CINCINNATI, Feb. 16, 2016 /PRNewswire/ — Hyde Park Commercial Group, a commercial real estate advisory firm is pleased to announce the closing of a $8,300,000 construction loan for a Hampton Inn.  The proposed subject property will feature four stories, 85 rooms, breakfast dining area, indoor pool, indoor whirlpool, an outdoor sundeck, fitness room, lobby workstation, sundries counter, guest laundry room and vending areas.
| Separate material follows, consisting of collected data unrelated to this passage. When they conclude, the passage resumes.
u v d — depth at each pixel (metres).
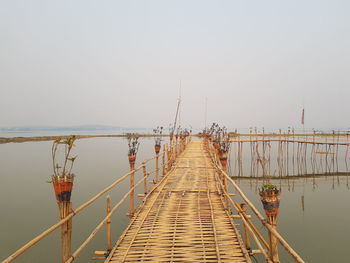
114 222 10.20
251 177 21.06
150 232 5.49
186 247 4.84
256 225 10.39
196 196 8.09
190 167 13.14
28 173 20.62
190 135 33.31
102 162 26.70
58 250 8.05
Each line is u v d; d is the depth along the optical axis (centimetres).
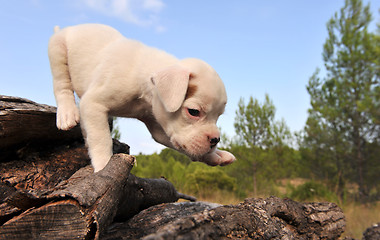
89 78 48
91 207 30
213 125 42
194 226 28
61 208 29
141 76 44
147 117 49
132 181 47
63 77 54
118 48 46
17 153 55
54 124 57
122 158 40
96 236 30
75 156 59
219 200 163
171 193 59
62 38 53
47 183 51
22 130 53
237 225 33
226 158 50
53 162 56
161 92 39
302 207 47
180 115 42
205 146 41
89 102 43
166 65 44
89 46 50
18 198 29
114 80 43
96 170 41
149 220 44
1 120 49
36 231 29
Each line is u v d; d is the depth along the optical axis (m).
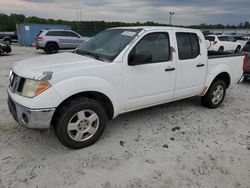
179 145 3.65
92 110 3.37
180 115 4.87
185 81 4.51
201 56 4.69
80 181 2.76
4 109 4.77
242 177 2.96
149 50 3.90
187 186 2.75
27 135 3.76
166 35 4.14
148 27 4.01
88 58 3.68
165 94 4.25
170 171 3.00
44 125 3.01
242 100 6.22
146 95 3.97
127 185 2.72
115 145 3.57
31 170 2.92
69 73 3.10
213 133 4.12
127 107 3.83
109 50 3.79
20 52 18.22
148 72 3.87
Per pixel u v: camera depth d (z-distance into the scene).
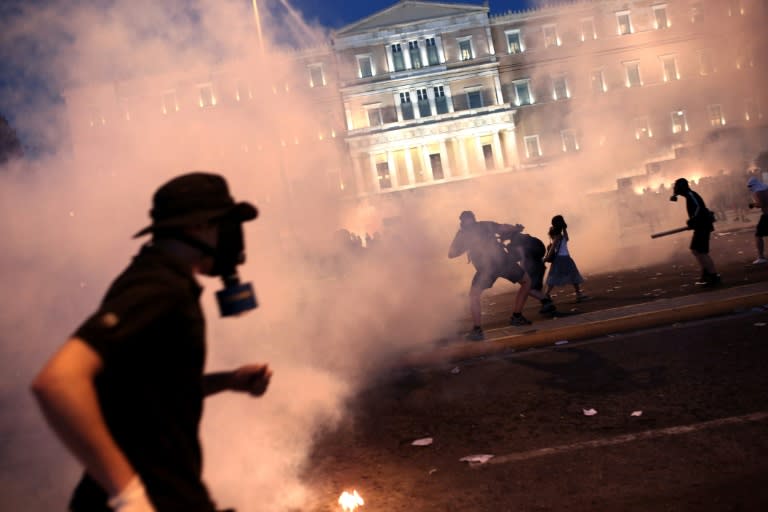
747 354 5.05
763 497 2.84
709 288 8.39
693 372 4.84
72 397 1.13
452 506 3.22
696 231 8.70
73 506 1.45
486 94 50.81
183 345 1.39
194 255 1.50
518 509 3.08
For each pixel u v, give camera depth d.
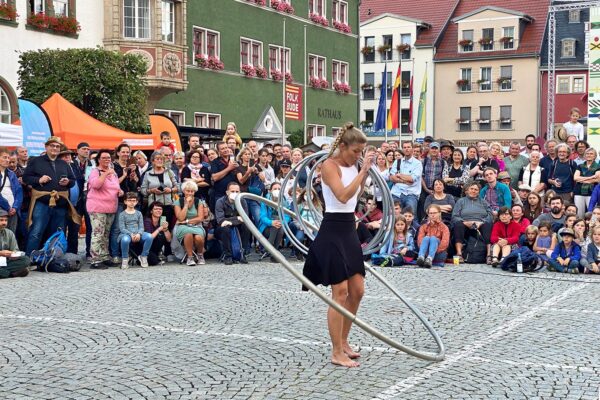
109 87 24.45
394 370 6.35
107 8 28.50
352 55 46.66
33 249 12.66
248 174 14.10
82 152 13.73
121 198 13.30
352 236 6.50
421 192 15.48
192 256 13.45
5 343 7.34
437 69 68.12
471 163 15.38
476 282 11.34
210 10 34.06
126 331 7.82
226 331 7.83
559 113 65.25
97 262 12.98
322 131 43.47
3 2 24.72
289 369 6.37
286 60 40.03
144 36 29.23
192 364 6.52
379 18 69.56
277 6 38.69
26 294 10.19
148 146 18.52
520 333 7.78
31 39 25.70
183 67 30.55
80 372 6.29
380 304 9.42
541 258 12.62
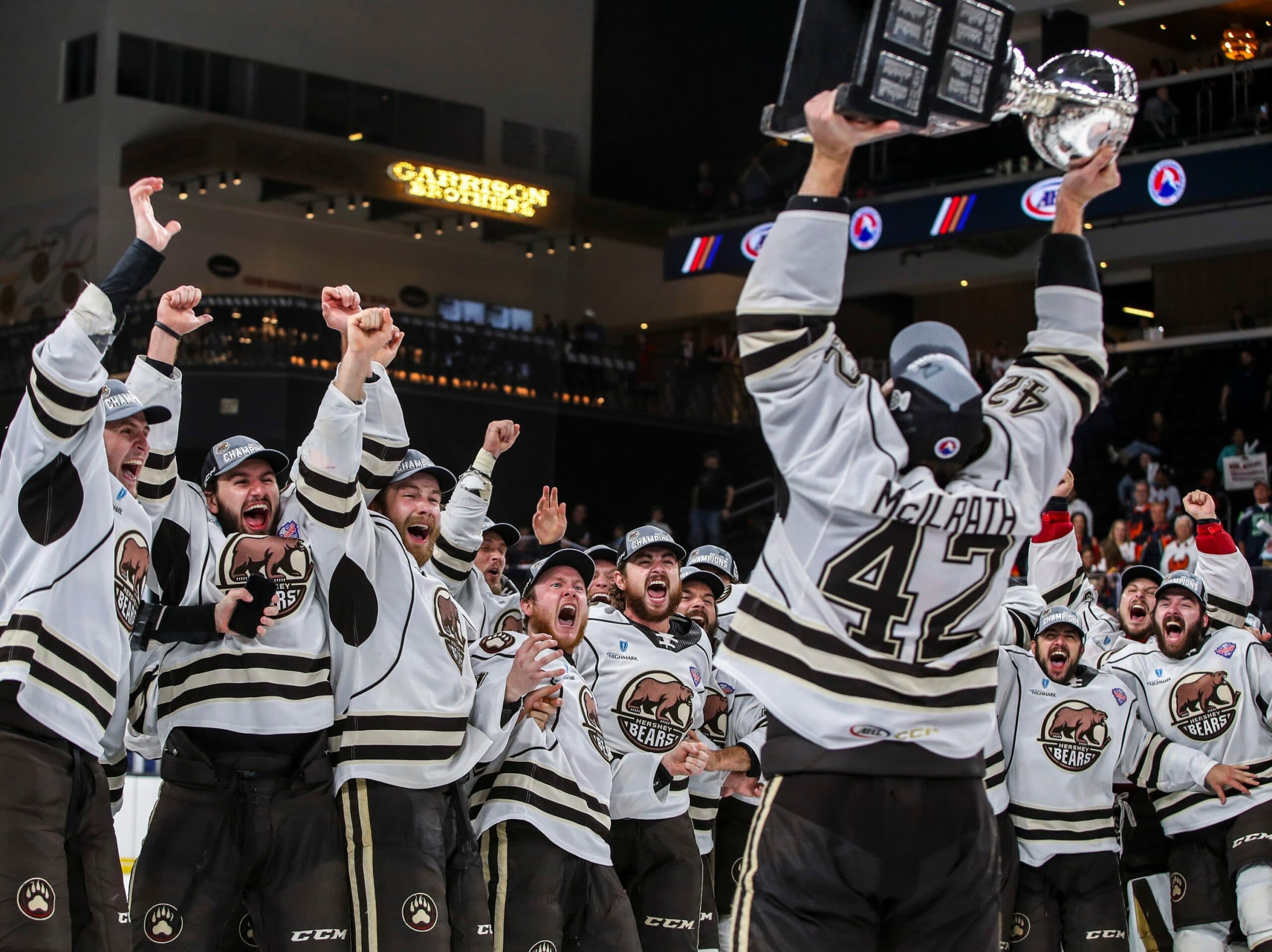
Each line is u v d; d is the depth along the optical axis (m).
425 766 4.23
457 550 5.29
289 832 4.10
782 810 2.77
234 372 18.94
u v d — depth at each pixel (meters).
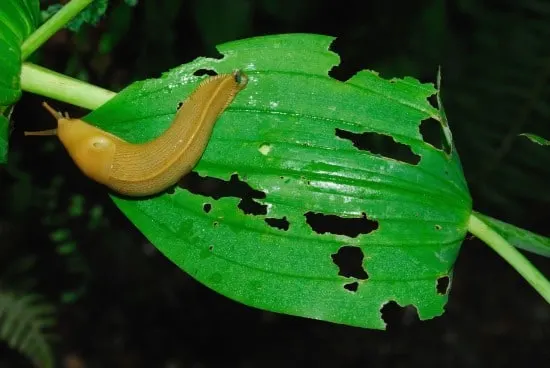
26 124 1.11
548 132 1.17
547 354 1.68
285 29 1.14
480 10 1.14
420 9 1.12
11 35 0.82
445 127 0.85
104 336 1.59
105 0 0.89
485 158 1.20
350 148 0.84
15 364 1.48
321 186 0.84
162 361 1.63
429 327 1.71
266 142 0.84
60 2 0.94
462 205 0.85
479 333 1.71
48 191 1.18
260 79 0.84
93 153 0.85
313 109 0.84
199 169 0.85
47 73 0.83
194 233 0.84
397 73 1.14
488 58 1.15
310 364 1.66
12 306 1.14
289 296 0.83
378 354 1.67
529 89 1.15
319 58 0.84
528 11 1.14
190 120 0.83
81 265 1.29
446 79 1.17
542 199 1.25
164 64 1.06
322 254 0.84
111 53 1.06
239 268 0.84
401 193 0.84
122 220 1.35
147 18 1.03
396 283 0.84
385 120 0.84
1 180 1.16
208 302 1.67
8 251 1.27
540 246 0.88
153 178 0.84
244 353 1.66
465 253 1.81
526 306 1.75
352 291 0.83
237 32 1.03
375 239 0.84
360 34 1.15
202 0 1.03
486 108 1.17
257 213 0.85
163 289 1.63
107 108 0.84
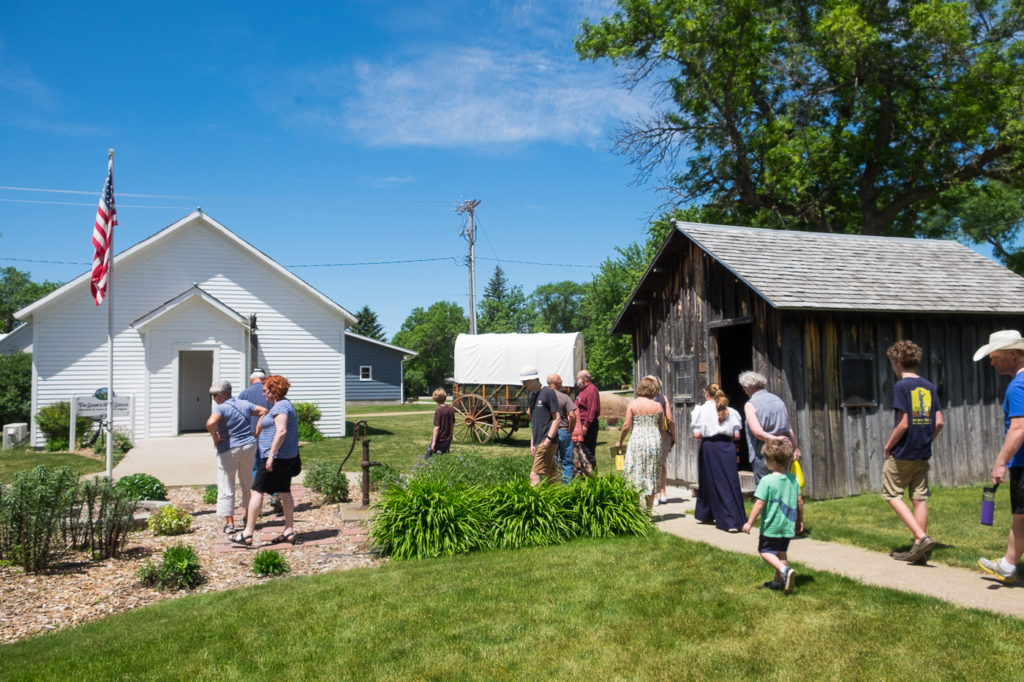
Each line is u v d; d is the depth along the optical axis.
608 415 25.72
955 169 24.45
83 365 19.94
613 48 25.69
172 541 8.10
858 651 4.25
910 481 6.24
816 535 7.36
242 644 4.76
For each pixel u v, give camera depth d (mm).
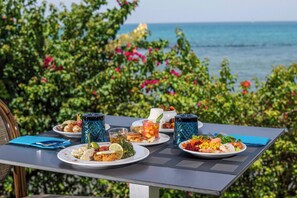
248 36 42844
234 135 2475
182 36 4066
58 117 4031
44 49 4141
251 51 33375
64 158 2080
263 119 3857
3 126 2748
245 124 3871
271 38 41125
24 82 4148
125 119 2988
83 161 2020
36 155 2201
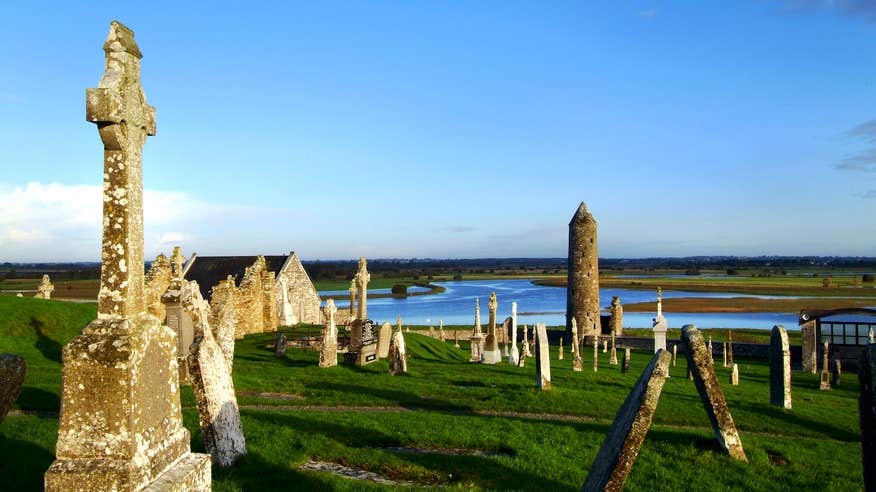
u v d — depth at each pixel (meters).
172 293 19.52
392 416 16.11
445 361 37.50
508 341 61.41
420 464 11.93
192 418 14.02
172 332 8.20
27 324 26.42
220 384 11.07
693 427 17.89
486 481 11.30
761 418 19.38
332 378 23.81
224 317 21.25
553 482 11.42
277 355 31.39
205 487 8.25
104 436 7.03
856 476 12.45
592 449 13.74
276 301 51.84
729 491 11.39
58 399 16.00
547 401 19.69
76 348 7.11
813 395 27.11
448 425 15.20
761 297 129.38
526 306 124.25
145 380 7.38
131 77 7.66
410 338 45.53
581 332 67.12
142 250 7.79
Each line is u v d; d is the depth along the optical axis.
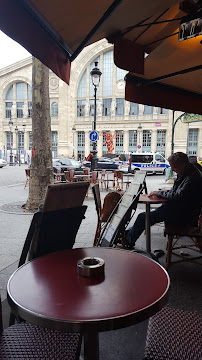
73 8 2.25
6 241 4.94
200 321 1.61
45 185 7.76
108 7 2.27
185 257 3.99
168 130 43.53
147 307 1.17
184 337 1.48
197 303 2.81
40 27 2.29
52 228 2.42
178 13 2.94
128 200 3.78
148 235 3.93
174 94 4.54
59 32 2.51
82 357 1.95
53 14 2.26
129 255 1.82
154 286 1.37
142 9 2.48
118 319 1.09
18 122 52.66
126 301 1.22
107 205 4.21
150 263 1.68
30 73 50.59
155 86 4.31
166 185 15.10
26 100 52.09
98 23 2.44
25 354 1.35
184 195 3.64
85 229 5.75
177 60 3.52
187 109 4.70
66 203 2.44
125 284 1.39
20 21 2.07
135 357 2.05
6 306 2.71
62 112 48.50
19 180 17.77
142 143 46.03
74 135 49.66
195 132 41.88
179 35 2.71
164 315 1.66
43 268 1.60
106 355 2.07
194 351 1.38
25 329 1.55
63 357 1.33
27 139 52.66
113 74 46.66
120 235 4.12
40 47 2.33
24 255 2.37
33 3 2.09
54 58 2.57
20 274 1.51
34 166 7.68
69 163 19.98
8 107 53.66
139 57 3.23
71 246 2.66
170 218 3.79
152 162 24.22
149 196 4.05
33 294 1.29
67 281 1.42
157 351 1.39
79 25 2.51
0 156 42.56
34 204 7.73
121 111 47.25
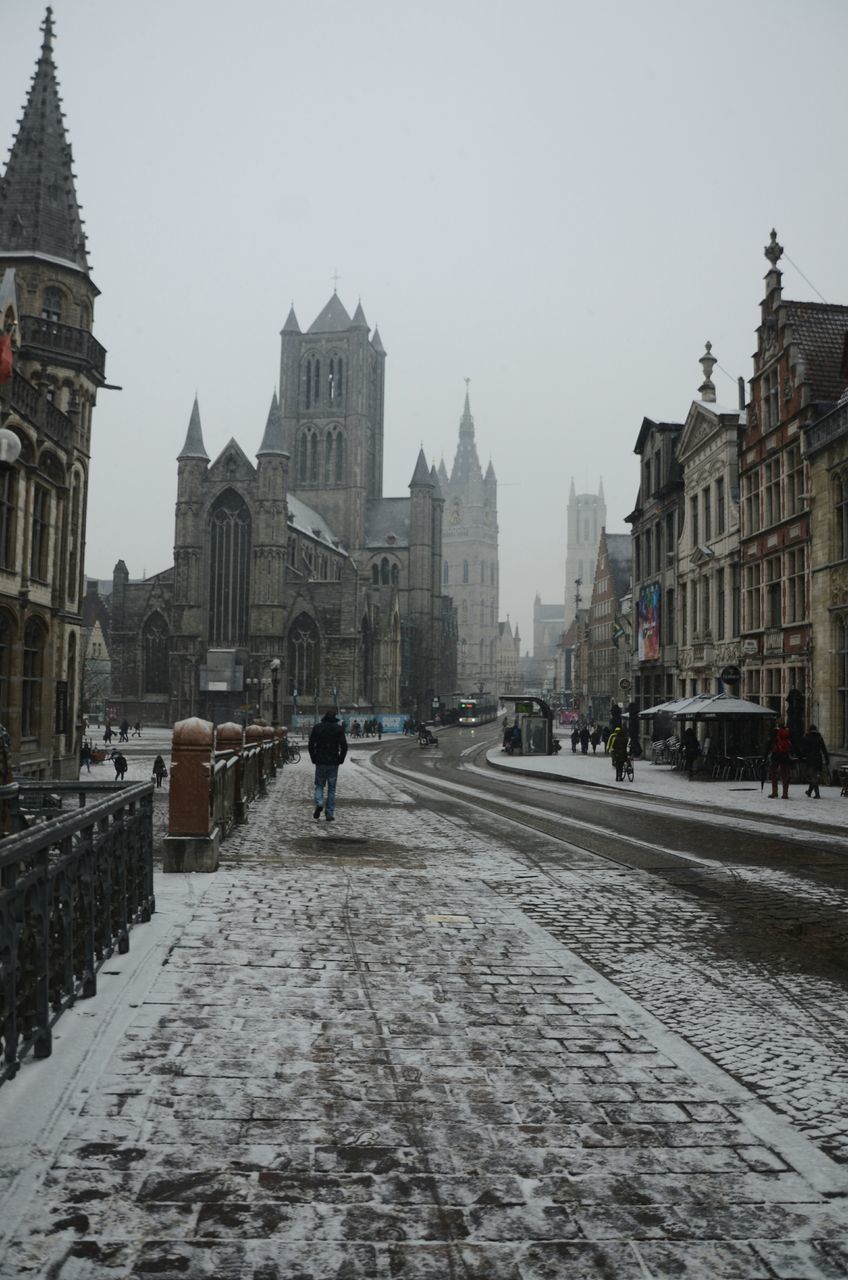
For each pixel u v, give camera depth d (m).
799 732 30.50
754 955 7.88
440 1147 4.29
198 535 99.69
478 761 50.00
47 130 34.53
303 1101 4.74
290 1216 3.70
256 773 21.89
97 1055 5.16
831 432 28.34
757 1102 4.83
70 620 31.00
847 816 20.00
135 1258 3.39
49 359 31.75
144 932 7.93
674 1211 3.78
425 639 134.50
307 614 101.69
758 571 35.25
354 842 14.28
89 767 39.47
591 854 13.70
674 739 42.59
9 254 32.97
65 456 26.94
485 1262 3.42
Logo - http://photos.prnewswire.com/prnh/20160216/333862LOGO

Hyde Park CG advised and arranged a bank loan facility with the local economic development fund’s participation. The loan featured a construction to perm amortizing debt facility that provided construction capital, converting to a permanent loan upon completion and stabilization. The debt was structured in two tranches, $6,800,000 conventional and $1,500,000 provided by the local economic development fund. The conventional debt pricing was WSJ Prime +50 basis points during construction, converting to a 25 year amortizing permanent loan at 175 basis points above the Boston Federal Home Loan Classic Rate Option. The local economic development fund provided the second tranche that featured debt pricing at Economic Development Fund Prime rate minus -0.75% or 2.75% floating, with a 138-month term and 20-year amortization. Hyde Park was able to arrange the full request through an east coast bank and local economic development fund.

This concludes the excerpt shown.